SALT LAKE CITY — The Senate's package of ethics legislation passed unanimously out of committee Monday despite concerns raised by the group behind a citizens initiative and others.
"Our system is broken. It does not work right. It requires all investigations to be held in the open," Sen. John Valentine, R-Orem, the sponsor of a resolution creating an independent ethics commission and two companion bills told the Senate Government Operations Committee.
Valentine said under his proposed legislation, allegations of ethical violations by lawmakers would be conducted in private and, if found to have merit, hearings would be held in public.

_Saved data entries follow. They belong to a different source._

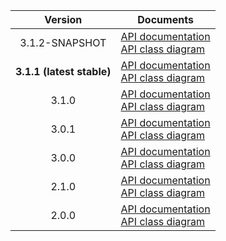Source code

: | Version | Documents |
|:---:|---|
| 3.1.2-SNAPSHOT | [API documentation](3.1.2-SNAPSHOT)<br>[API class diagram](3.1.2-SNAPSHOT/api_class_diagram.svg) |
| **3.1.1 (latest stable)** | [API documentation](latest-stable)<br>[API class diagram](3.1.1/api_class_diagram.svg) |
| 3.1.0 | [API documentation](3.1.0)<br>[API class diagram](3.1.0/api_class_diagram.svg) |
| 3.0.1 | [API documentation](3.0.1)<br>[API class diagram](3.0.1/api_class_diagram.svg) |
| 3.0.0 | [API documentation](3.0.0)<br>[API class diagram](3.0.0/api_class_diagram.svg) |
| 2.1.0 | [API documentation](2.1.0)<br>[API class diagram](2.1.0/api_class_diagram.svg) |
| 2.0.0 | [API documentation](2.0.0)<br>[API class diagram](2.0.0/api_class_diagram.svg) |
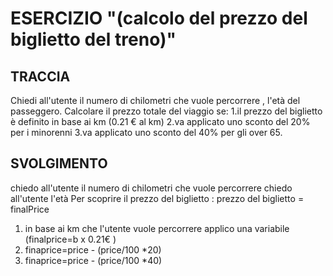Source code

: # ESERCIZIO "(calcolo del prezzo del biglietto del treno)"

## TRACCIA
Chiedi all'utente il numero di chilometri che vuole percorrere , l'età del passeggero. Calcolare il prezzo totale del viaggio se:
1.il prezzo del biglietto è definito in base ai km (0.21 € al km)
2.va applicato uno sconto del 20% per i minorenni
3.va applicato uno sconto del 40% per gli over 65.


## SVOLGIMENTO
chiedo all'utente il numero di chilometri che vuole percorrere
chiedo all'utente l'età 
Per scoprire il prezzo del biglietto :
prezzo del biglietto = finalPrice
1. in base ai km che l'utente vuole percorrere applico una variabile (finalprice=b x 0.21€ )
2. finaprice=price - (price/100 *20)
3. finaprice=price - (price/100 *40)
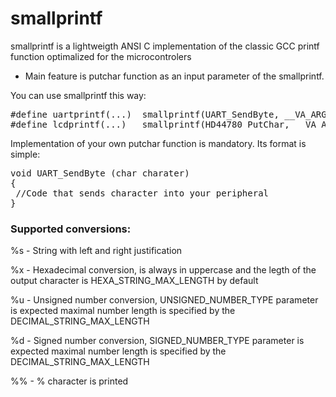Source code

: # smallprintf
smallprintf is a lightweigth ANSI C implementation of the classic GCC printf function optimalized for the microcontrolers

- Main feature is putchar function as an input parameter of the smallprintf.

You can use smallprintf this way:<br>
<pre>&#35;define uartprintf(...)  smallprintf(UART_SendByte, __VA_ARGS__)
&#35;define lcdprintf(...)   smallprintf(HD44780_PutChar, __VA_ARGS__)
</pre>

Implementation of your own putchar function is mandatory. Its format is simple:
<pre>
void UART_SendByte (char charater)
{
 //Code that sends character into your peripheral
}
</pre>
### Supported conversions:
%s - String with left and right justification

%x - Hexadecimal conversion, is always in uppercase and the legth of the output character is HEXA_STRING_MAX_LENGTH by default
 
%u - Unsigned number conversion, UNSIGNED_NUMBER_TYPE parameter is expected maximal number length is specified by the DECIMAL_STRING_MAX_LENGTH

%d - Signed number conversion, SIGNED_NUMBER_TYPE parameter is expected maximal number length is specified by the DECIMAL_STRING_MAX_LENGTH
 
%% - % character is printed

Now, investigations are public and the hearings are private.
In addition to SJR3, the resolution creating the independent ethics commission, he is sponsoring two bills exempting the new body from the state's open meetings law, SB136 and SB138.
Dixie Huefner of Utahns for Ethical Government, the group collecting signatures to get an ethics initiative on the November ballot, testified that the legislation could make the investigative process worse.
"It seems to us it's pretending to be something that it isn't and the fox is guarding the henhouse," Huefner said, warning residents would effectively be shut out of the complaint process.
Sherilyn Bennion, co-legislative director of the Utah League of Women Voters, expressed concern about exempting the commission from the state's open meetings law.
So did Frank Pignanelli, who represents the Utah Media Coalition, a group that includes the Deseret News and other news outlets.
Committee member Sen. Dan Liljenquist, R-Bountiful, said the legislation is the best way to provide due process protections for accused lawmakers.
"Their character is on trial," Liljenquist said, noting the new process would "weed out frivolous complaints" and prevent them from being battled out in the press, as has happened in recent ethics cases.
Valentine said his resolution has been amended to take effect immediately upon passage by at least two-thirds of both the House and the Senate.
The commission would exist, he said, even without passage of the House's proposed constitutional amendment establishing an independent ethics commission.
The resolution and the bills now go to the Senate. They already have the support of the majority GOP caucus.